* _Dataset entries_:
-=-=-=-=-
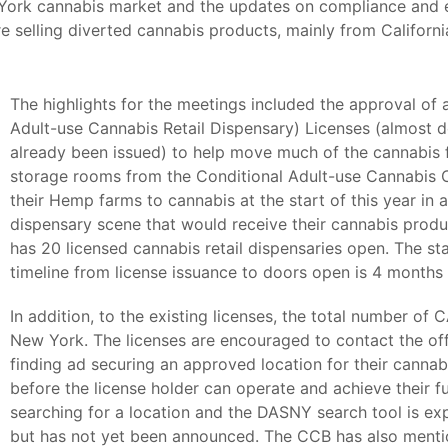
York cannabis market and the updates on compliance and en
selling diverted cannabis products, mainly from Californi
The highlights for the meetings included the approval of
Adult-use Cannabis Retail Dispensary) Licenses (almost do
already been issued) to help move much of the cannabis f
storage rooms from the Conditional Adult-use Cannabis 
their Hemp farms to cannabis at the start of this year in a
dispensary scene that would receive their cannabis produ
has 20 licensed cannabis retail dispensaries open. The s
timeline from license issuance to doors open is 4 month
In addition, to the existing licenses, the total number of
New York. The licenses are encouraged to contact the off
finding ad securing an approved location for their cannab
before the license holder can operate and achieve their f
searching for a location and the DASNY search tool is e
but has not yet been announced. The CCB has also mentio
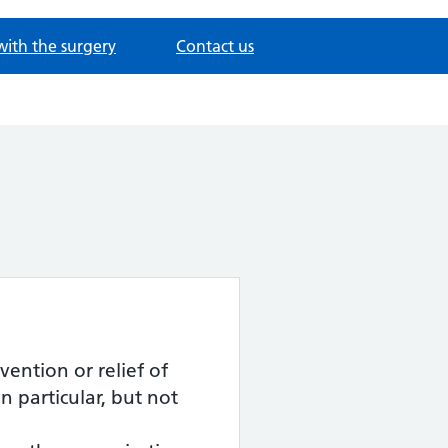
with the surgery
Contact us
ention or relief of
particular, but not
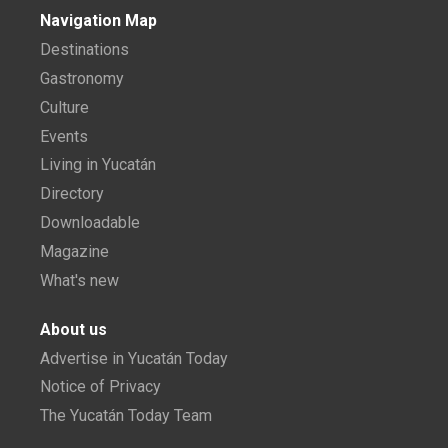
Navigation Map
Destinations
Gastronomy
Culture
Events
Living in Yucatán
Directory
Downloadable
Magazine
What's new
About us
Advertise in Yucatán Today
Notice of Privacy
The Yucatán Today Team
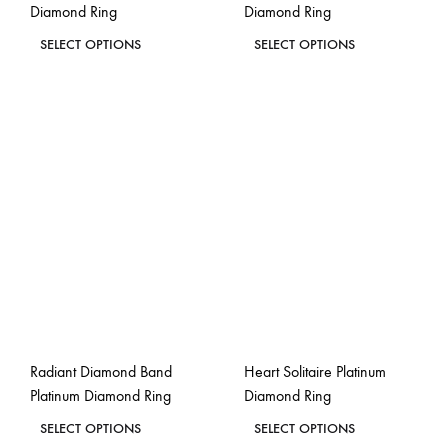
Diamond Ring
Diamond Ring
page
page
This
This
SELECT OPTIONS
SELECT OPTIONS
product
product
ADD
ADD
has
has
TO
TO
WISHLIST
WISH
multiple
multiple
variants.
variants.
The
The
options
options
may
may
be
be
chosen
chosen
on
on
the
the
Radiant Diamond Band
Heart Solitaire Platinum
product
product
Platinum Diamond Ring
Diamond Ring
page
page
This
This
SELECT OPTIONS
SELECT OPTIONS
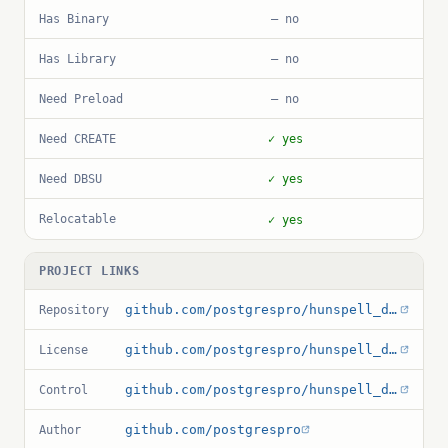
Has Binary
— no
Has Library
— no
Need Preload
— no
Need CREATE
✓ yes
Need DBSU
✓ yes
Relocatable
✓ yes
PROJECT LINKS
github.com/postgrespro/hunspell_dicts
Repository
github.com/postgrespro/hunspell_dicts/blob/master/LICENSE
License
github.com/postgrespro/hunspell_dicts/blob/master/hunspell_ru_ru_aot/hunspell_ru_ru_aot.control
Control
github.com/postgrespro
Author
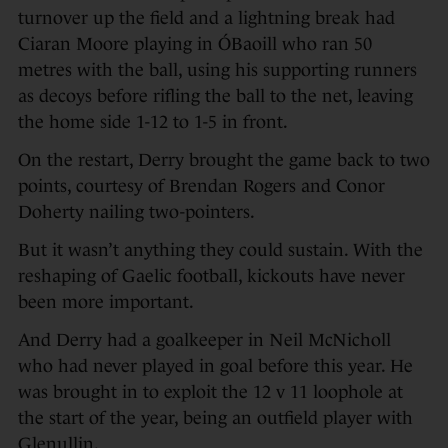
turnover up the field and a lightning break had
Ciaran Moore playing in ÓBaoill who ran 50
metres with the ball, using his supporting runners
as decoys before rifling the ball to the net, leaving
the home side 1-12 to 1-5 in front.
On the restart, Derry brought the game back to two
points, courtesy of Brendan Rogers and Conor
Doherty nailing two-pointers.
But it wasn’t anything they could sustain. With the
reshaping of Gaelic football, kickouts have never
been more important.
And Derry had a goalkeeper in Neil McNicholl
who had never played in goal before this year. He
was brought in to exploit the 12 v 11 loophole at
the start of the year, being an outfield player with
Glenullin.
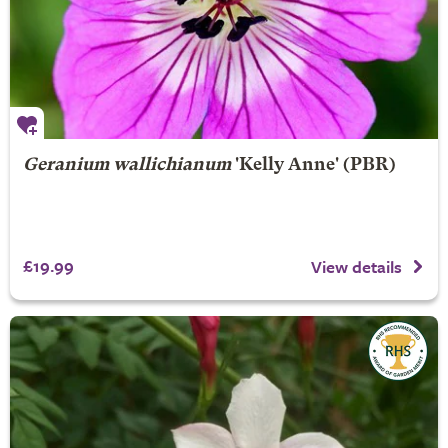
Geranium wallichianum
'Kelly Anne' (PBR)
£19.99
View details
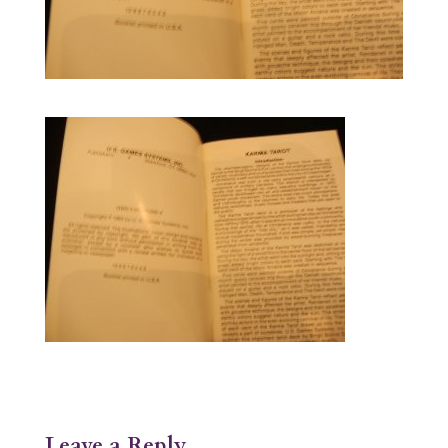
Leave a Reply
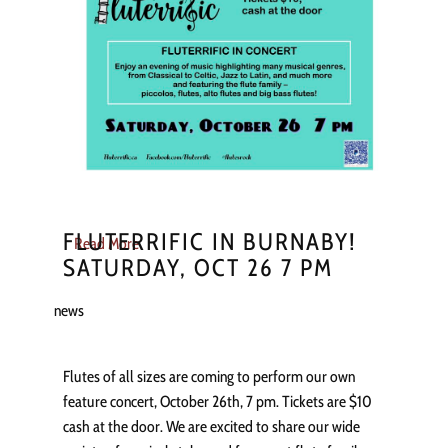
FLUTERRIFIC IN BURNABY!
Read More
SATURDAY, OCT 26 7 PM
news
Flutes of all sizes are coming to perform our own
feature concert, October 26th, 7 pm. Tickets are $10
cash at the door. We are excited to share our wide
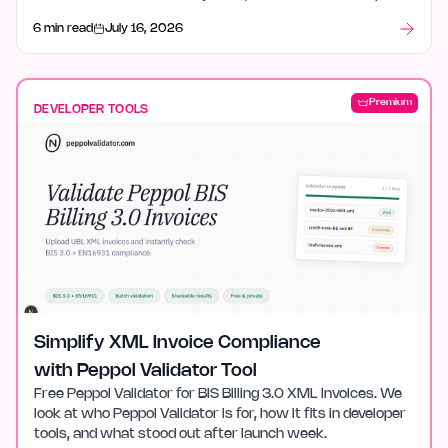
tools, and what stood out after launch week.
6 min read
July 16, 2026
Premium
DEVELOPER TOOLS
Simplify XML Invoice Compliance
with Peppol Validator Tool
Free Peppol Validator for BIS Billing 3.0 XML Invoices. We
look at who Peppol Validator is for, how it fits in developer
tools, and what stood out after launch week.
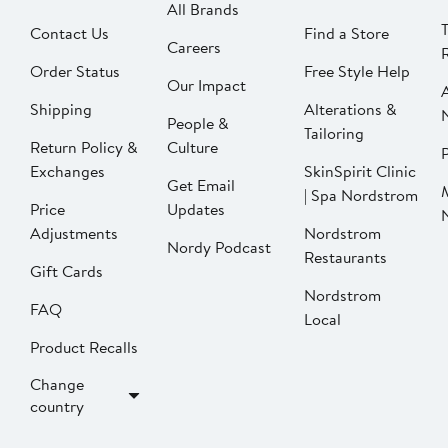
All Brands
Contact Us
Find a Store
Careers
Order Status
Free Style Help
Our Impact
Shipping
Alterations &
People &
Tailoring
Return Policy &
Culture
P
Exchanges
SkinSpirit Clinic
Get Email
| Spa Nordstrom
Price
Updates
Adjustments
Nordstrom
Nordy Podcast
Restaurants
Gift Cards
Nordstrom
FAQ
Local
Product Recalls
Change
country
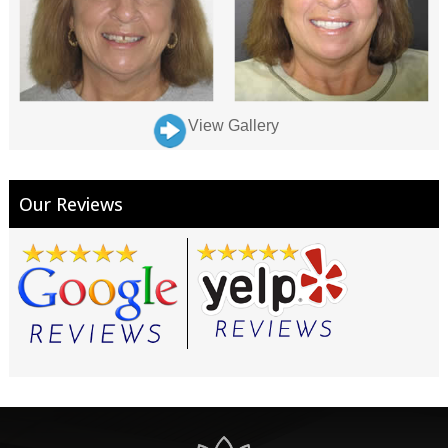
View Gallery
Our Reviews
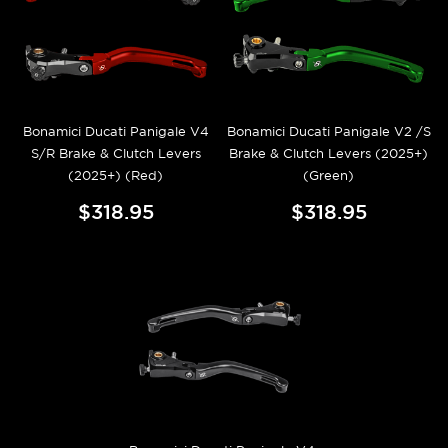
Bonamici Ducati Panigale V4
Bonamici Ducati Panigale V2 /S
S/R Brake & Clutch Levers
Brake & Clutch Levers (2025+)
(2025+) (Red)
(Green)
$318.95
$318.95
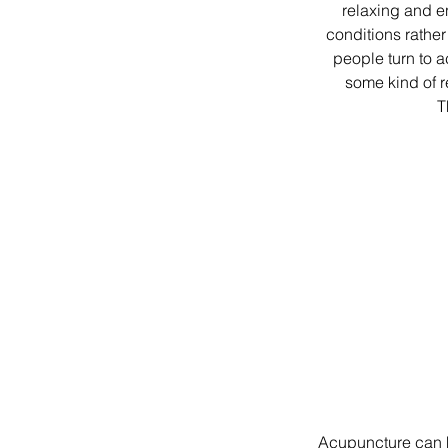
relaxing and e
conditions rather 
people turn to a
some kind of r
T
Acupuncture can he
-=-=-=-=-
* _PROBLEM TO SOLVE_: Return all the lines above exactly; none of the pictures should appear.

* _TASK RESULT_:
York cannabis market and the updates on compliance and en
selling diverted cannabis products, mainly from Californi
The highlights for the meetings included the approval of
Adult-use Cannabis Retail Dispensary) Licenses (almost do
already been issued) to help move much of the cannabis f
storage rooms from the Conditional Adult-use Cannabis 
their Hemp farms to cannabis at the start of this year in a
dispensary scene that would receive their cannabis produ
has 20 licensed cannabis retail dispensaries open. The s
timeline from license issuance to doors open is 4 month
In addition, to the existing licenses, the total number of
New York. The licenses are encouraged to contact the off
finding ad securing an approved location for their cannab
before the license holder can operate and achieve their f
searching for a location and the DASNY search tool is e
but has not yet been announced. The CCB has also mentio
with the surgery
Contact us
ention or relief of
particular, but not
Navigation Map
Destinations
Gastronomy
Culture
Events
Living in Yucatán
Directory
Downloadable
Magazine
What's new
About us
Advertise in Yucatán Today
Notice of Privacy
The Yucatán Today Team
Diamond Ring
Diamond Ring
page
page
This
This
SELECT OPTIONS
SELECT OPTIONS
product
product
ADD
ADD
has
has
TO
TO
WISHLIST
WISH
multiple
multiple
variants.
variants.
The
The
options
options
may
may
be
be
chosen
chosen
on
on
the
the
Radiant Diamond Band
Heart Solitaire Platinum
product
product
Platinum Diamond Ring
Diamond Ring
page
page
This
This
SELECT OPTIONS
SELECT OPTIONS
Has Binary
— no
Has Library
— no
Need Preload
— no
Need CREATE
✓ yes
Need DBSU
✓ yes
Relocatable
✓ yes
PROJECT LINKS
github.com/postgrespro/hunspell_dicts
Repository
github.com/postgrespro/hunspell_dicts/blob/master/LICENSE
License
github.com/postgrespro/hunspell_dicts/blob/master/hunspell_ru_ru_aot/hunspell_ru_ru_aot.control
Control
github.com/postgrespro
Author
turnover up the field and a lightning break had
Ciaran Moore playing in ÓBaoill who ran 50
metres with the ball, using his supporting runners
as decoys before rifling the ball to the net, leaving
the home side 1-12 to 1-5 in front.
On the restart, Derry brought the game back to two
points, courtesy of Brendan Rogers and Conor
Doherty nailing two-pointers.
But it wasn’t anything they could sustain. With the
reshaping of Gaelic football, kickouts have never
been more important.
And Derry had a goalkeeper in Neil McNicholl
who had never played in goal before this year. He
was brought in to exploit the 12 v 11 loophole at
the start of the year, being an outfield player with
Glenullin.
Geranium wallichianum
'Kelly Anne' (PBR)
£19.99
View details
Leave a Reply
FLUTERRIFIC IN BURNABY!
Read More
SATURDAY, OCT 26 7 PM
news
Flutes of all sizes are coming to perform our own
feature concert, October 26th, 7 pm. Tickets are $10
cash at the door. We are excited to share our wide
tools, and what stood out after launch week.
6 min read
July 16, 2026
Premium
DEVELOPER TOOLS
Simplify XML Invoice Compliance
with Peppol Validator Tool
Free Peppol Validator for BIS Billing 3.0 XML Invoices. We
look at who Peppol Validator is for, how it fits in developer
tools, and what stood out after launch week.
All Brands
Contact Us
Find a Store
Careers
Order Status
Free Style Help
Our Impact
Shipping
Alterations &
People &
Tailoring
Return Policy &
Culture
P
Exchanges
SkinSpirit Clinic
Get Email
| Spa Nordstrom
Price
Updates
Adjustments
Nordstrom
Nordy Podcast
Restaurants
Gift Cards
Nordstrom
FAQ
Local
Product Recalls
Change
country
View Gallery
Our Reviews
Bonamici Ducati Panigale V4
Bonamici Ducati Panigale V2 /S
S/R Brake & Clutch Levers
Brake & Clutch Levers (2025+)
(2025+) (Red)
(Green)
$318.95
$318.95
relaxing and e
conditions rather 
people turn to a
some kind of r
T
Acupuncture can he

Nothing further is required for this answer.